Bad Mum

Magazine

20 February 2018

A Love Letter to Sophie the Giraffe

When you were little, who did you love the most? Some of you will have been inseparable from your Mummy. After all, she looked after you in her tumtum for 9 months, keeping you safe and warm. Some of you will have loved your Daddy, feeling protected and loving to feel his scratchy Velcro face.

Not my son. 

He’s in love with a 7 inch plastic Giraffe called Sophie.

Sophie la Girafe (which roughly translates as ‘Sophie the Giraffe’) was first created back in the 1960’s by Vulli, a French company. Since then, over 30 million have been sold. Unlike those tryhards Barbie and Sindy, Sophie hasn’t changed for close to 60 years.

At first glance, I don’t know why Sophie has become such a phenomenon. She has cold, lifeless, inky eyeholes which make you feel as if you’re staring directly into the abyss. Each time I look into her eyes, I have a mini existential crisis. 

She clearly wants to look her best but has applied a little too much rouge onto her cheeks. If you were going for a night out with Sophie(and why wouldn’t you be going out on the sesh with a 7 inch plastic Giraffe?) you’d quietly take her to one side and tell her to tone it down a little before you left the house. 

She also makes the most ridiculous noise. Admittedly, I don’t know what sort of noise a Giraffe makes. I imagine it sounds a bit like a long Horse. However, Sophie sounds like someone has roughly kicked a Dormouse in the testicles. It’s a silly noise, not befitting such a majestic creature.

Having said all of that, my son absolutely adores his Sophie. He spends 90% of his time trying to cram her entire head down his oesophagus and Sophie is by far his favourite toy. If we’d have known this, we wouldn’t have bothered buying him anything else. Most of his toys will never get their turn because he’s too busy trying to deepthroat a Giraffe.

My wife used to work for a well known children’s store and would frequently see Mummies buying 2 Sophie’s, just in case they lost 1. Similarly, in France there are more Sophie’s sold than babies born. I now understand this need to always have a Sophie nearby. We may have to install a glass case in our house, containing an emergency Sophie...just in case anything happens to the one we have.

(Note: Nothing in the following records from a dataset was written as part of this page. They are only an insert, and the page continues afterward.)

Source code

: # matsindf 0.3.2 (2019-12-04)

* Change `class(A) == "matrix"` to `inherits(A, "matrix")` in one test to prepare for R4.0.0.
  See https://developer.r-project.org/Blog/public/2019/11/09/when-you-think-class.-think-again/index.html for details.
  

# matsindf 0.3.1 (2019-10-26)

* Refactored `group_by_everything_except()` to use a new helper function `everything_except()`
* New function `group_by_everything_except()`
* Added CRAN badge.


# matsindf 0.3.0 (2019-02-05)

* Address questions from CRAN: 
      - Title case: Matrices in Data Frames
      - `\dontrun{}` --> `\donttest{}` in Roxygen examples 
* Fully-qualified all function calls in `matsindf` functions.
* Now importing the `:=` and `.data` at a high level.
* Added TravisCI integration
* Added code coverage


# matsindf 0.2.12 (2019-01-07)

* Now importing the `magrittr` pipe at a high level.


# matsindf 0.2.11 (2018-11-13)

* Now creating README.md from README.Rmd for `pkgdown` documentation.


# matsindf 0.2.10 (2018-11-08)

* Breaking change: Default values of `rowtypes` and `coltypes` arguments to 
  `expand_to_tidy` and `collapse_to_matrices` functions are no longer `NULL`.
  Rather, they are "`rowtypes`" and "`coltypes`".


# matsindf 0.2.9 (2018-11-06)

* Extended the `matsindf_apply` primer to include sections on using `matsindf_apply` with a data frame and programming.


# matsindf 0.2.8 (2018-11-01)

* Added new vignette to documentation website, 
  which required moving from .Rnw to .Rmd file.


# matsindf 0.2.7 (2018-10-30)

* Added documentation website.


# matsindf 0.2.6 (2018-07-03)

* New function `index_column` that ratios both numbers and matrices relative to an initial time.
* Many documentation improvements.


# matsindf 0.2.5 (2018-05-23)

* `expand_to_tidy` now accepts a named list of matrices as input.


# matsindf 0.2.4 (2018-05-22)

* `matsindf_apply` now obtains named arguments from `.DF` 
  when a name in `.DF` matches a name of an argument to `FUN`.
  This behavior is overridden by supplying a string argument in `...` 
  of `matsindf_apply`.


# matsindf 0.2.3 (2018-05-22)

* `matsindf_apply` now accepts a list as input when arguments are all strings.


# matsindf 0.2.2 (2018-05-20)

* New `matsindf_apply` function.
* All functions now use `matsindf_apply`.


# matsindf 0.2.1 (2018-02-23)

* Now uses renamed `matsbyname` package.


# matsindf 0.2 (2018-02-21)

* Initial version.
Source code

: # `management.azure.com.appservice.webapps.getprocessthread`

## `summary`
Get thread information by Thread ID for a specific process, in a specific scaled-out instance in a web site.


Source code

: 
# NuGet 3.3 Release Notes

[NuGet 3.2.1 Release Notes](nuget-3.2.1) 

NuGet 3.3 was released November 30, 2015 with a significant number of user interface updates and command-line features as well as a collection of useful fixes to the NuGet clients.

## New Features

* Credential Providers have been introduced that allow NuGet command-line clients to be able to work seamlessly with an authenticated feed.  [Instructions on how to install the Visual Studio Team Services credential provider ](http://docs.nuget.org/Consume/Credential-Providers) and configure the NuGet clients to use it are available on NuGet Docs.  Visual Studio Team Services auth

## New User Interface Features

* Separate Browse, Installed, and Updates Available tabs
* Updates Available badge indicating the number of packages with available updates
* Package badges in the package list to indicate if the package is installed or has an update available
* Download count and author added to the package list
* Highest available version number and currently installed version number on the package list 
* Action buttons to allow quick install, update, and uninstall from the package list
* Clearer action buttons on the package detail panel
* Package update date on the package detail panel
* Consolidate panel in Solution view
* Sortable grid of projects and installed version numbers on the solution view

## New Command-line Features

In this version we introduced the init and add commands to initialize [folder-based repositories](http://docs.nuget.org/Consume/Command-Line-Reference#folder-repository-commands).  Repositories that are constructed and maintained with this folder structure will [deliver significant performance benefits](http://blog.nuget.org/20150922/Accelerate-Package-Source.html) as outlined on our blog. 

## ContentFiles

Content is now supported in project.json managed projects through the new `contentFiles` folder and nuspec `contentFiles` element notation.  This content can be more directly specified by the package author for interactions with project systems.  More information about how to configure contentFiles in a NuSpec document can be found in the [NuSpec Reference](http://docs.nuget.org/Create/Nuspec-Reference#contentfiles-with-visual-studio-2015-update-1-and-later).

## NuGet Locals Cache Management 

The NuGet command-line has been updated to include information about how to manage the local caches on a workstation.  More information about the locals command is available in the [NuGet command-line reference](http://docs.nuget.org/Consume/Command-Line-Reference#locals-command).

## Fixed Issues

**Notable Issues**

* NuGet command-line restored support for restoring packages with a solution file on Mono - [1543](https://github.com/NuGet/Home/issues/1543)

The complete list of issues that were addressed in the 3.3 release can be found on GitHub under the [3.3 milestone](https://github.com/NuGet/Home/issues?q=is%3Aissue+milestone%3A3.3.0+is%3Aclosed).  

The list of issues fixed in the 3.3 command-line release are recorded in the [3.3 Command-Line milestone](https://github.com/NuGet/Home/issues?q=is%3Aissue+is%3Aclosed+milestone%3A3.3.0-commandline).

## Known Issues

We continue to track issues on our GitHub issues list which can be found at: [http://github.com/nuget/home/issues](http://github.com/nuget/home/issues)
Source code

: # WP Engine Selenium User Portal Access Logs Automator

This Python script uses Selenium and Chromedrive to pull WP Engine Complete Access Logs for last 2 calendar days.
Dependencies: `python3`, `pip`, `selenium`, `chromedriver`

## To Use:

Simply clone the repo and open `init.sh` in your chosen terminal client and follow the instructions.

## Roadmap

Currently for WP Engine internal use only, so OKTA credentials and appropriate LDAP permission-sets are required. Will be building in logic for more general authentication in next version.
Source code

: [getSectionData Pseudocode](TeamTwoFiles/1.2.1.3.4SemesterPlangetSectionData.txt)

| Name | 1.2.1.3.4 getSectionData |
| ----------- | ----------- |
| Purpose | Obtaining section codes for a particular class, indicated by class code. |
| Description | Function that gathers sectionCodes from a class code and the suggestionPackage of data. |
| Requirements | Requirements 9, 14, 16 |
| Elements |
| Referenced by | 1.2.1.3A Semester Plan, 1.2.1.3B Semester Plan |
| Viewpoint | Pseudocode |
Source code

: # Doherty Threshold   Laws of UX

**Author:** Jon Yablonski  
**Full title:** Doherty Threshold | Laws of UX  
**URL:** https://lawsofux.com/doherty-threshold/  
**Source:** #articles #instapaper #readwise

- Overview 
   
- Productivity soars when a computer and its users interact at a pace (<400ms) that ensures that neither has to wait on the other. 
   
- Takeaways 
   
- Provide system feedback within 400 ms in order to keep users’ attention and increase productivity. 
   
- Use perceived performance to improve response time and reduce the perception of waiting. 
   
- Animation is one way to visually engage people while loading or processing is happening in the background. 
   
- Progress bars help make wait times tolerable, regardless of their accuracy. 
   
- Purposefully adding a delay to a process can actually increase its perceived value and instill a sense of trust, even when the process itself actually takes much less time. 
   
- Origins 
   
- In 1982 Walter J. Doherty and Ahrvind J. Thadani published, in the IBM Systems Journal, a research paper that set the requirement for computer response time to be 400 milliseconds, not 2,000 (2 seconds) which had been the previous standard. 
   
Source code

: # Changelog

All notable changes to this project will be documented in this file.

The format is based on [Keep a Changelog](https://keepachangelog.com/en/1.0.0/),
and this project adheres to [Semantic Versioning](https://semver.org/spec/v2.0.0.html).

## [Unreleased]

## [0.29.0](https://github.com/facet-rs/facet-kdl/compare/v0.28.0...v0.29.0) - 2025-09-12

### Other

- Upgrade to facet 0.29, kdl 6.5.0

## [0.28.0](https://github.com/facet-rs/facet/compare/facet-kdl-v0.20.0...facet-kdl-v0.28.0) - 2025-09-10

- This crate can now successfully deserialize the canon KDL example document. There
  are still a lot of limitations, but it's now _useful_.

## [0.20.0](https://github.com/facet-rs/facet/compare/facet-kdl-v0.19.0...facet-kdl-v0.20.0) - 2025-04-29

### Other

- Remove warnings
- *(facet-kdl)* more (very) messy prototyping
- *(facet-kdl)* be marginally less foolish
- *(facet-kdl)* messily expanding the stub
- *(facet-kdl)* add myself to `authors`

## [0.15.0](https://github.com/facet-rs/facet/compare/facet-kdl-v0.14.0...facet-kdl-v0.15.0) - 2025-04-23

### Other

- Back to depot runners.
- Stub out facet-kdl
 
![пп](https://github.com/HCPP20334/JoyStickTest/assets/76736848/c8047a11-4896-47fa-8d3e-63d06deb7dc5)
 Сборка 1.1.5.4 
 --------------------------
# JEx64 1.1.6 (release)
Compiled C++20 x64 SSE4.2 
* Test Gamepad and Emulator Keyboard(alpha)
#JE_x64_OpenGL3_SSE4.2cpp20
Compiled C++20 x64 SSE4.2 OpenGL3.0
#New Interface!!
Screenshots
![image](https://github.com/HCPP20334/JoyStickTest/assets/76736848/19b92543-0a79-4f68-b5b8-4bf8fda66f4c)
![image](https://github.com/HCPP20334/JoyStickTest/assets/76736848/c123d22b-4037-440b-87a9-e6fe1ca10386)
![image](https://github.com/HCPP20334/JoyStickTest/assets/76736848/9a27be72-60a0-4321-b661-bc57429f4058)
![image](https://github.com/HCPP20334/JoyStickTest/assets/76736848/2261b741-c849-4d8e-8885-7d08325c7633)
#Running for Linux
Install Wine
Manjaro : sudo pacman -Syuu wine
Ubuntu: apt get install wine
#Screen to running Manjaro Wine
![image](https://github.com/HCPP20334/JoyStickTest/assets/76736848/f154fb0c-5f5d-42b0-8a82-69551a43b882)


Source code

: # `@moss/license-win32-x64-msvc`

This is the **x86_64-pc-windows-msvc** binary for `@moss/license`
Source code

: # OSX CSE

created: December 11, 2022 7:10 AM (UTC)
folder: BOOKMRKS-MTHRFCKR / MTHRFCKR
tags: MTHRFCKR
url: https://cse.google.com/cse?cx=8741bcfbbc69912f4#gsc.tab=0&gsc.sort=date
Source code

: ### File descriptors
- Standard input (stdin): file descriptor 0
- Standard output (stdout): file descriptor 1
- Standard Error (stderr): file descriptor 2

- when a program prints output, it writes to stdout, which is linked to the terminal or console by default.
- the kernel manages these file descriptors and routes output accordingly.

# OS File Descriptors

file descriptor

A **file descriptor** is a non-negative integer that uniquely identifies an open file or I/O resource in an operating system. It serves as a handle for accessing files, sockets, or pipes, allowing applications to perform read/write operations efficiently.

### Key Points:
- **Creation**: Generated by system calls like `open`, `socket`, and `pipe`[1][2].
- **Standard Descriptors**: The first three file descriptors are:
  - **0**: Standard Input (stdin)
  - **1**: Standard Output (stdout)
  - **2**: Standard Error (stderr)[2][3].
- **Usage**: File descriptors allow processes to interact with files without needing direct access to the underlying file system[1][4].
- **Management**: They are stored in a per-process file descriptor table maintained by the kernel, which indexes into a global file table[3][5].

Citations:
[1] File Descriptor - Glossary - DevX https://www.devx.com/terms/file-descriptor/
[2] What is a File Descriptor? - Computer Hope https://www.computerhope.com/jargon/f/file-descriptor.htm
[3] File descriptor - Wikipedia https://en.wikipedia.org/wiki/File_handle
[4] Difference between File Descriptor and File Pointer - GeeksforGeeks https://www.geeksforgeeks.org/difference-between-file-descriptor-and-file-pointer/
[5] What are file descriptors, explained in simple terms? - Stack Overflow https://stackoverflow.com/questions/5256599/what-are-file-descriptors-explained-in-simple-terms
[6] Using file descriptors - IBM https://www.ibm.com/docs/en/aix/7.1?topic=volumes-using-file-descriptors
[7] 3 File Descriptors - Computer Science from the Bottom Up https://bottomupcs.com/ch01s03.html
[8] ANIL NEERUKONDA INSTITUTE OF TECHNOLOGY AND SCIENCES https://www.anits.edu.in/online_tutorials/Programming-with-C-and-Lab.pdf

When we first got our Sophie, I thought she be no more than a fleeting visitor into our lives, something that my son would enjoy for 5 minutes before consigning to the sad pile of unloved toys. Over the last few weeks, she has proven why she has been so well loved for the past 60 years. She has outlived Furbies. She has outlived Troll Dolls. She has outlived Tamagotchis. She has outlived Beyblades...and she’ll outlive YOU!!